Texte intégral
Copies exécutoires REPUBLIQUE FRANCAISE
délivrées le : AU NOM DU PEUPLE FRANCAIS
COUR D'APPEL DE PARIS
Pôle 6 - Chambre 8
ARRET DU 16 NOVEMBRE 2023
(n° , 6 pages)
Numéro d'inscription au répertoire général : N° RG 21/04026 - N° Portalis 35L7-V-B7F-CDUKD
Décision déférée à la Cour : Jugement du 15 Mars 2021 -Conseil de Prud'hommes - Formation de départage de SENS - RG n° 19/145
APPELANTE
S.A.R.L. GUISARD
[Adresse 4]
[Localité 2]
Représentée par Me Patrick VIDELAINE, avocat au barreau de PARIS, toque : P0586
INTIMÉ
Monsieur [T] [F]
[Adresse 1]
[Localité 3]
Représenté par Me Olivier DELL'ASINO, avocat au barreau de FONTAINEBLEAU
COMPOSITION DE LA COUR :
En application des dispositions des articles 805 et 907 du code de procédure civile, l'affaire a été débattue le 25 Septembre 2023, en audience publique, les avocats ne s'étant pas opposés à la composition non collégiale de la formation, devant Madame Isabelle MONTAGNE, présidente, chargée du rapport.
Ce magistrat a rendu compte des plaidoiries dans le délibéré de la Cour, entendu en son rapport, composée de :
Madame Isabelle MONTAGNE, présidente, rédactrice
Madame Nathalie FRENOY, présidente
Madame Sandrine MOISAN, conseillère
Greffier, lors des débats : Mme Nolwenn CADIOU
ARRÊT :
- CONTRADICTOIRE
- mise à disposition de l'arrêt au greffe de la Cour, les parties en ayant été préalablement avisées dans les conditions prévues au deuxième alinéa de l'article 450 du Code de procédure civile,
- signé par Madame Isabelle MONTAGNE, présidente et par Madame Nolwenn CADIOU, greffier à laquelle la minute de la décision a été remise par le magistrat signataire.
EXPOSÉ DU LITIGE
M. [T] [F] a été engagé par la société Guisard, qui emploie habituellement moins de onze salariés, suivant un contrat de travail à durée indéterminée à compter du 1er septembre 2015 en qualité de maçon.

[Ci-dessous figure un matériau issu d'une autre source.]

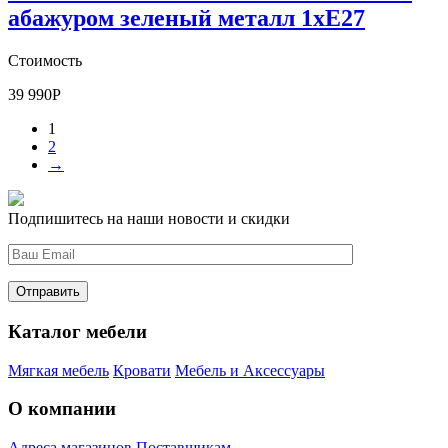
абажуром зеленый металл 1xE27
Стоимость
39 990
Р
1
2
→
Подпишитесь на наши новости и скидки
Каталог мебели
Мягкая мебель
Кровати
Мебель и Аксессуары
О компании
Адреса магазинов
Поставщикам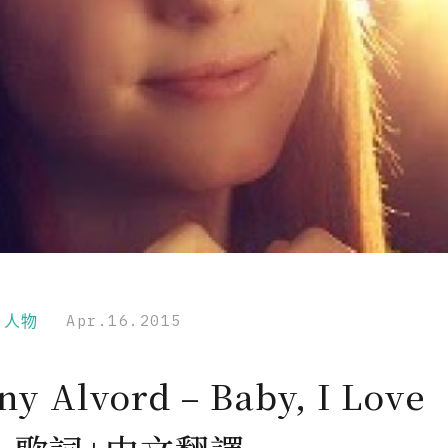
r｜人物
Apr.16.2015
any Alvord – Baby, I Love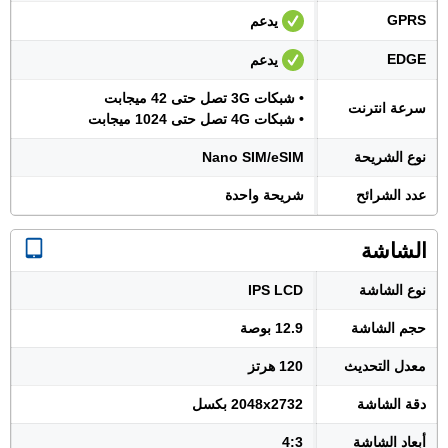
GPRS
يدعم
EDGE
يدعم
• شبكات 3G تصل حتى 42 ميجابت
سرعة انترنت
• شبكات 4G تصل حتى 1024 ميجابت
نوع الشريحة
Nano SIM/eSIM
عدد الشرائح
شريحة واحدة
الشاشة
نوع الشاشة
IPS LCD
حجم الشاشة
12.9 بوصة
معدل التحديث
120 هرتز
دقة الشاشة
2048x2732 بكسل
أبعاد الشاشة
4:3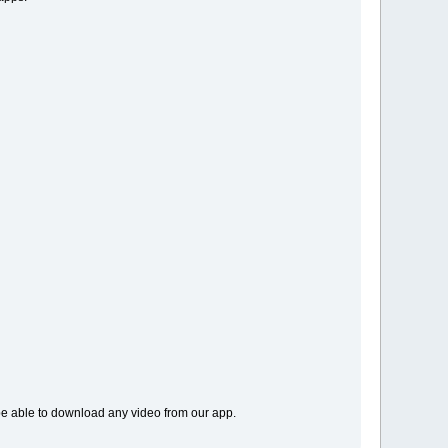
 be able to download any video from our app.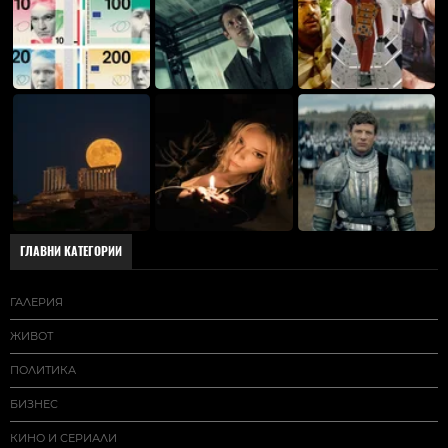
ГЛАВНИ КАТЕГОРИИ
ГАЛЕРИЯ
ЖИВОТ
ПОЛИТИКА
БИЗНЕС
КИНО И СЕРИАЛИ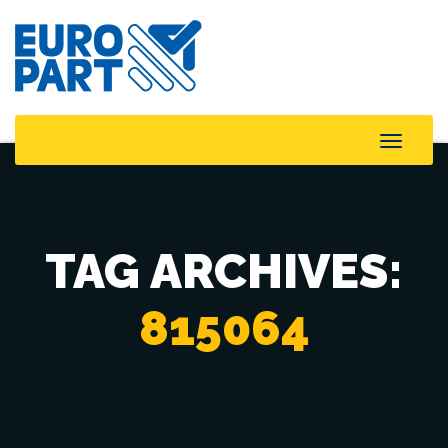
Toggle
Naviga
TAG ARCHIVES:
815064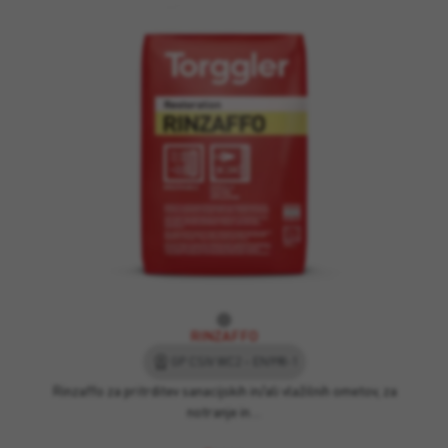
RINZAFFO
GP CSIV WC2 – EN998-1
Rinzaffo za pritrditev sanacijskih in/ali vlažilnih ometov, za
notranje in…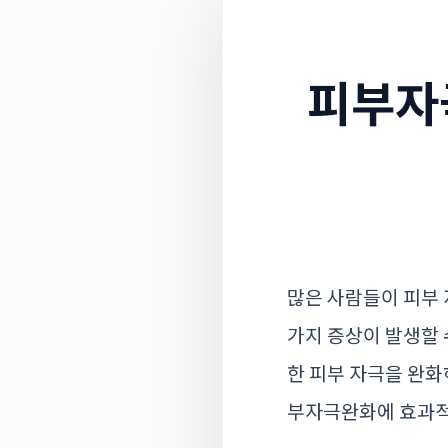
피부자
많은 사람들이 피부 
가지 증상이 발생할 
한 피부 자극을 완화
부자극완화에 효과적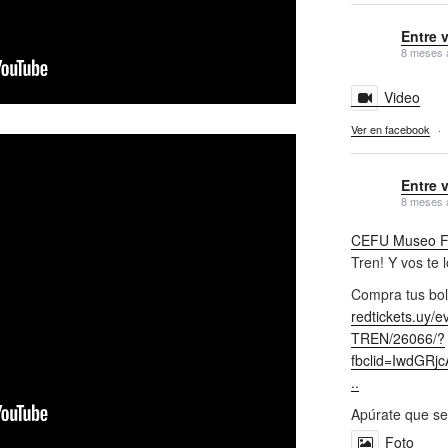
Entre 
8 meses 
Video
Ver en facebook
·
Entre 
8 meses 
CEFU Museo Fe
Tren! Y vos te 
Compra tus bol
redtickets.uy/
TREN/26066/?
fbclid=IwdGR
..
Apúrate que se
Foto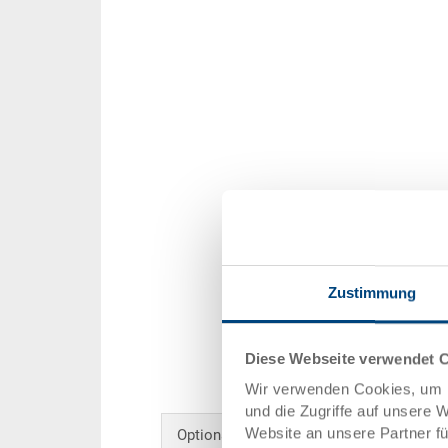
Zustimmung
Diese Webseite verwendet 
Wir verwenden Cookies, um I
und die Zugriffe auf unsere 
Website an unsere Partner f
Optionales Zubehör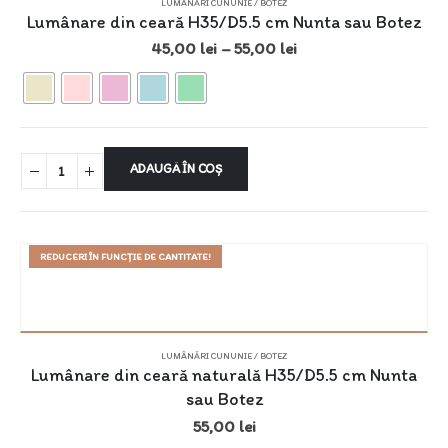
LUMÂNĂRI CUNUNIE / BOTEZ
Lumânare din ceară H35/D5.5 cm Nunta sau Botez
45,00
lei
–
55,00
lei
ADAUGĂ ÎN COȘ
REDUCERI ÎN FUNCȚIE DE CANTITATE!
LUMÂNĂRI CUNUNIE / BOTEZ
Lumânare din ceară naturală H35/D5.5 cm Nunta
sau Botez
55,00
lei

Le 2 août 2018, alors qu'il travaillait sur un chantier de la société Guisard, le salarié a été victime d'un accident, à la suite duquel il a été placé le même jour en arrêt de travail jusqu'au 14 janvier 2019.
Le 14 janvier 2019, le médecin du travail a rendu l'avis suivant : 'apte avec restriction : apte à la reprise en limitant l'usage des outils vibrants (brise-béton, disqueuses, etc.) pour une durée prévisible de 2 mois ; l'usage des outils vibrants reste possible mais sur de très courtes périodes, en fonction de l'évolution des séquelles de l'accident'.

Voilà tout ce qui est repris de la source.